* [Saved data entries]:
------------------------------------------------------------
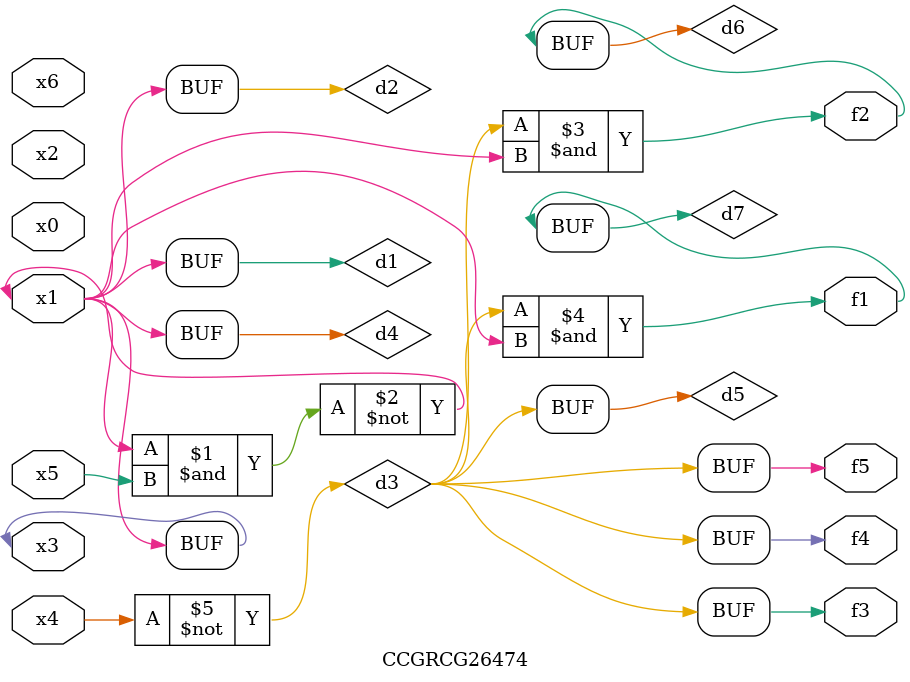
<source format=v>
module CCGRCG26474(
	input x0, x1, x2, x3, x4, x5, x6,
	output f1, f2, f3, f4, f5
);

	wire d1, d2, d3, d4, d5, d6, d7;

	buf (d1, x1, x3);
	nand (d2, x1, x5);
	not (d3, x4);
	buf (d4, d1, d2);
	buf (d5, d3);
	and (d6, d3, d4);
	and (d7, d3, d4);
	assign f1 = d7;
	assign f2 = d6;
	assign f3 = d5;
	assign f4 = d5;
	assign f5 = d5;
endmodule

</source>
------------------------------------------------------------
* [Work required]: Search the data above for lines holding "assign" and copy each of them.

* [Exercise response]:
	assign f1 = d7;
	assign f2 = d6;
	assign f3 = d5;
	assign f4 = d5;
	assign f5 = d5;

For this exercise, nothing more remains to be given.